Tomato Jos unterstützt Kleinbäuerinnen und Kleinbauern mit Schulungen, verbessertem Saatgut, modernen Anbaumethoden und direktem Marktzugang. Darüber hinaus setzt das Unternehmen robuste Großkisten anstelle traditioneller Weidenkörbe ein, wodurch Tomaten beim Transport besser geschützt werden. Auf diese Weise konnten Nachernteverluste bereits um rund 45 Prozent reduziert werden.
Das Preisgeld wird eingesetzt, um die Programme des Unternehmens weiter auszubauen – darunter Schulungen zur Schädlingsbekämpfung, die Einführung neuer Tomatensorten sowie weitere Verbesserungen bei Verpackung und Transport.

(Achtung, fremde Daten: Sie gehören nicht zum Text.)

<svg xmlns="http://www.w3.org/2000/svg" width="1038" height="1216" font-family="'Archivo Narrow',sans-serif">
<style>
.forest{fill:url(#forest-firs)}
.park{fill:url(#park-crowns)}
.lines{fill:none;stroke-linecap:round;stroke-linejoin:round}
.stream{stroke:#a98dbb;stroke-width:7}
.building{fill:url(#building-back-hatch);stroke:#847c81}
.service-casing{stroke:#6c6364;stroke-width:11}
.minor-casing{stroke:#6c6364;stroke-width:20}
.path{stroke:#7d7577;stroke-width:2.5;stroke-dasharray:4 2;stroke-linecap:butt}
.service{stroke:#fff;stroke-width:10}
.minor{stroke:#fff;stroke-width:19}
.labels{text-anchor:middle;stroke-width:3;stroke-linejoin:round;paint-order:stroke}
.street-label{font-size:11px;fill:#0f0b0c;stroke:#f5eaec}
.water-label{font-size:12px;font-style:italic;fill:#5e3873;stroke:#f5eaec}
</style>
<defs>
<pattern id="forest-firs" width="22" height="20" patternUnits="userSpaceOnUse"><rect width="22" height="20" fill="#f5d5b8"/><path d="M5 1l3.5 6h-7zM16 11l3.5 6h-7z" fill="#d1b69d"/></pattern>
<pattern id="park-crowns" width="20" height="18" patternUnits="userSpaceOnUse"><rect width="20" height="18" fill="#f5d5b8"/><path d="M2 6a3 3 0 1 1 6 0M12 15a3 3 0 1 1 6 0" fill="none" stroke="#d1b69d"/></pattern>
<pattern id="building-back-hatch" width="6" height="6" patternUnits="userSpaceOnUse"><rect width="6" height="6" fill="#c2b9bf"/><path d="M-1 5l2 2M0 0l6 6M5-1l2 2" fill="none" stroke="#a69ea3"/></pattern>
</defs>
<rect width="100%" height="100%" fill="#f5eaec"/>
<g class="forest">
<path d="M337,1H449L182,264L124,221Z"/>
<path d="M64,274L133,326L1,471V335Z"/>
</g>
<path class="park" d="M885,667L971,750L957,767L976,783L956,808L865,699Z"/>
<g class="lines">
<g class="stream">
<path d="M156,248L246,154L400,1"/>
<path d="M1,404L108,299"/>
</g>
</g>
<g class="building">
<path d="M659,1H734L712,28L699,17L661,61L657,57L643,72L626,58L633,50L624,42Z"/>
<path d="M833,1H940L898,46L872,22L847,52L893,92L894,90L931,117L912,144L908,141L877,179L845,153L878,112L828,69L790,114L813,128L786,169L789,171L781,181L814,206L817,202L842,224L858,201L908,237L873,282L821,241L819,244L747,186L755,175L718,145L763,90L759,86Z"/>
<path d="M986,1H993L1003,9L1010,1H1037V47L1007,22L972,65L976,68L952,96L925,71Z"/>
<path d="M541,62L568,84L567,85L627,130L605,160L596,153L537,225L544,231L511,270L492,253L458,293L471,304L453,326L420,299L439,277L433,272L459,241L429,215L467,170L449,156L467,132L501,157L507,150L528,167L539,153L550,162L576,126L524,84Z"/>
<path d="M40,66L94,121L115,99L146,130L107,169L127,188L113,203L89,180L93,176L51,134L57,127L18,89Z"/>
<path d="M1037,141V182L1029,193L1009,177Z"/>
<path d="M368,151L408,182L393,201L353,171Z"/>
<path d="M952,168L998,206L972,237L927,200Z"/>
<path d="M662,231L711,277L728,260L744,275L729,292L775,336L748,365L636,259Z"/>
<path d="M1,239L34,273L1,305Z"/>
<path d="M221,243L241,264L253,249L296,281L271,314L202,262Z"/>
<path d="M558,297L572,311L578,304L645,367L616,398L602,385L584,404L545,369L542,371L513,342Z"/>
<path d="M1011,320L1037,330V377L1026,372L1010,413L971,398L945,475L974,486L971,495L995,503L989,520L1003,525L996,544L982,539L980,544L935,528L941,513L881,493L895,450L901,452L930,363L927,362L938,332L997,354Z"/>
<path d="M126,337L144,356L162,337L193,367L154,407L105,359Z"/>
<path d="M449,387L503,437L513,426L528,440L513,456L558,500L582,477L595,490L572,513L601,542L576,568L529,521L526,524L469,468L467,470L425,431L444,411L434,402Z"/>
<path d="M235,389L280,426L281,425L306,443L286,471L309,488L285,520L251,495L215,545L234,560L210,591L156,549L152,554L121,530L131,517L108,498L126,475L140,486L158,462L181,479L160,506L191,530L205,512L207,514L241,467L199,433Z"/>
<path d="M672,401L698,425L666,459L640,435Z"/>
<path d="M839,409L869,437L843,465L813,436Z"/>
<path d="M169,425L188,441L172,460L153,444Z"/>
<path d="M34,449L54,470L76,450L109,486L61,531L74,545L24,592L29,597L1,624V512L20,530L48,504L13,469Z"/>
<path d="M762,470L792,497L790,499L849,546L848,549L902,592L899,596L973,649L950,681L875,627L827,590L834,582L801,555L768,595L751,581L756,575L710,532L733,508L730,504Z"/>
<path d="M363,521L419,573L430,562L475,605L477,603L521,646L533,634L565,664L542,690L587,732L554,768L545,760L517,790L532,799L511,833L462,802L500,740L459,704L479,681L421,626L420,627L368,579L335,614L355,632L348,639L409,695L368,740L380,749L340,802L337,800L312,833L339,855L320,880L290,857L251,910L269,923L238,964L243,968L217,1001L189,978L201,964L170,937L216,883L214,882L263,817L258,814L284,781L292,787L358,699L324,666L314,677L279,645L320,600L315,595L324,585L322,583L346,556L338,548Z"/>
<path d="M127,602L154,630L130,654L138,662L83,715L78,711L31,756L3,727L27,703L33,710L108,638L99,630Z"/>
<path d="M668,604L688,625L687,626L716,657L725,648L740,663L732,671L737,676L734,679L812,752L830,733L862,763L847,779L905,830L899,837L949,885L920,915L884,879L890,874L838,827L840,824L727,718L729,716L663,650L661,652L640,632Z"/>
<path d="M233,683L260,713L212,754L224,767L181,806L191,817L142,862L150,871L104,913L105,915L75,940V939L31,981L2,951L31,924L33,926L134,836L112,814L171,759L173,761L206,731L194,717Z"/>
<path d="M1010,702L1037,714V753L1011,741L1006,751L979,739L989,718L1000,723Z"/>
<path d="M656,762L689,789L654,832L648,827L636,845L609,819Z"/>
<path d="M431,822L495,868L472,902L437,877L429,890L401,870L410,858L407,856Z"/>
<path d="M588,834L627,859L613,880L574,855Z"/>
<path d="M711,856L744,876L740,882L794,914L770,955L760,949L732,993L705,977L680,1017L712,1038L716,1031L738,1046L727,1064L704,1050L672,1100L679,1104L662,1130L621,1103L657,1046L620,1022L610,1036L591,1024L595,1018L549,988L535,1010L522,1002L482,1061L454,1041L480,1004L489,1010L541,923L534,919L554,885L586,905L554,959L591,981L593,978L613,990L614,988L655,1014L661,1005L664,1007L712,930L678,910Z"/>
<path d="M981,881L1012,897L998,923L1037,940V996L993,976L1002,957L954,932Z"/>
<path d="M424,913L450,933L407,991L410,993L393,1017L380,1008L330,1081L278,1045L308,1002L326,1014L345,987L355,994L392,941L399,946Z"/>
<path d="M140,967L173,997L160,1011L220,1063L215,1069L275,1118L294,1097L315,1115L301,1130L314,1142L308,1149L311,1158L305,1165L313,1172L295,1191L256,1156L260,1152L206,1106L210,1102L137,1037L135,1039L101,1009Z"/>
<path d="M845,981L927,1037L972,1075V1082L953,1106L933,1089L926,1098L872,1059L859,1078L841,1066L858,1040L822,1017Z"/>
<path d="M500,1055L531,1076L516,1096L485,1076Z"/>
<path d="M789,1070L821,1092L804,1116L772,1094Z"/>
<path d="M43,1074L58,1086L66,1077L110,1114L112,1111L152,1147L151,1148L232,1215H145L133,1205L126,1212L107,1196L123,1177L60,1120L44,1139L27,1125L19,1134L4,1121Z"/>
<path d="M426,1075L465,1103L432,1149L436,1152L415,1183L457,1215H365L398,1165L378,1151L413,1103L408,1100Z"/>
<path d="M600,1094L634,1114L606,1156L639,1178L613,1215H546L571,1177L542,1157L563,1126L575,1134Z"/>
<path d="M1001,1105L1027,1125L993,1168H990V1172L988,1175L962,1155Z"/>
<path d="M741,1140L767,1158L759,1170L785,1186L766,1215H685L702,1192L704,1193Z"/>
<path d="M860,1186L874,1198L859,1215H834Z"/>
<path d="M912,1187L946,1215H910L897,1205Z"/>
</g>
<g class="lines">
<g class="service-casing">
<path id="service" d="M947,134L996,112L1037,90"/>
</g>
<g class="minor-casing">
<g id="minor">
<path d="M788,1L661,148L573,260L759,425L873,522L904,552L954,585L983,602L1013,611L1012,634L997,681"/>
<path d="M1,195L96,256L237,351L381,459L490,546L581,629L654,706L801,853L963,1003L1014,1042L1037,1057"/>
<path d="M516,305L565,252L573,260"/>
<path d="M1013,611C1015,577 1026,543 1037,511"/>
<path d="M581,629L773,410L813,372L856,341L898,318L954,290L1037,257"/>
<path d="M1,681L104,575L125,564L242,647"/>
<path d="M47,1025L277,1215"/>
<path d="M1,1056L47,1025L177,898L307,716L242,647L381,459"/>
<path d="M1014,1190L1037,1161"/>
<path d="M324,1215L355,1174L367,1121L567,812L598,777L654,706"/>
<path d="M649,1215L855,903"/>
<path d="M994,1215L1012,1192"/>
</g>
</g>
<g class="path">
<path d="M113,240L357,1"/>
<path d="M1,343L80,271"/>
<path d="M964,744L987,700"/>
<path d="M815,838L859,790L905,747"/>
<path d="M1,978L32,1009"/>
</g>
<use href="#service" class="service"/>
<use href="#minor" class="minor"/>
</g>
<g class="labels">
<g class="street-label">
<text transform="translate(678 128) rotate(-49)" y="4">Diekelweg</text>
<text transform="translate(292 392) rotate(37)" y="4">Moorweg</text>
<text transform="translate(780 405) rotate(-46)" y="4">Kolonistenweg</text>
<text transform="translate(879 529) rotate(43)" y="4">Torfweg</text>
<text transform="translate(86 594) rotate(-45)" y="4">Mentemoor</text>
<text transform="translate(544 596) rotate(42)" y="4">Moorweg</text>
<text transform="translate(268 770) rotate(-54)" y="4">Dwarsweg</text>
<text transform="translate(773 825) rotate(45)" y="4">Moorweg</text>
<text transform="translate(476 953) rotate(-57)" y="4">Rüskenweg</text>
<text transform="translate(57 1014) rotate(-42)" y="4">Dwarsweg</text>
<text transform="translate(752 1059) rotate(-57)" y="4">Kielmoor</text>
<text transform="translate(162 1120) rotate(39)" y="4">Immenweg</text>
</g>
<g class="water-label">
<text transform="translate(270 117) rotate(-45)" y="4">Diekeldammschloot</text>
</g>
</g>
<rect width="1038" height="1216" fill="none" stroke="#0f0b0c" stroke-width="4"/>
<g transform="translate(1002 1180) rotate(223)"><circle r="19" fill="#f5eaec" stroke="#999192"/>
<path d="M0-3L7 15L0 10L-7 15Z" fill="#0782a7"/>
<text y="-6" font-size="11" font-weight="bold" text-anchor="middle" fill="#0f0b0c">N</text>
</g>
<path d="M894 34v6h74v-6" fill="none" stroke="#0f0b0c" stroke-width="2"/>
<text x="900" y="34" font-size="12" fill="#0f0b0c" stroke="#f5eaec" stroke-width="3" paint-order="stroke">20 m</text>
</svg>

Die erste Ausgabe des SAVE FOOD Projektwettbewerbs im Jahr 2023 gewann die SIG Foundation mit ihrem Projekt „Cartons for Good“.
Mit dieser Initiative nutzt die SIG Foundation die Fülltechnologie von SIG, um Menschen in Entwicklungsländern dabei zu unterstützen, Lebensmittel lokal zu verarbeiten und ihre Haltbarkeit zu verlängern. Das Projekt zeigt, wie Innovation und Technologie dazu beitragen können, eine der drängendsten globalen Herausforderungen anzugehen.
Das Projekt überzeugte die Fachjury durch seinen ganzheitlichen Ansatz, der technologische Innovation mit lokaler Wirkung verbindet.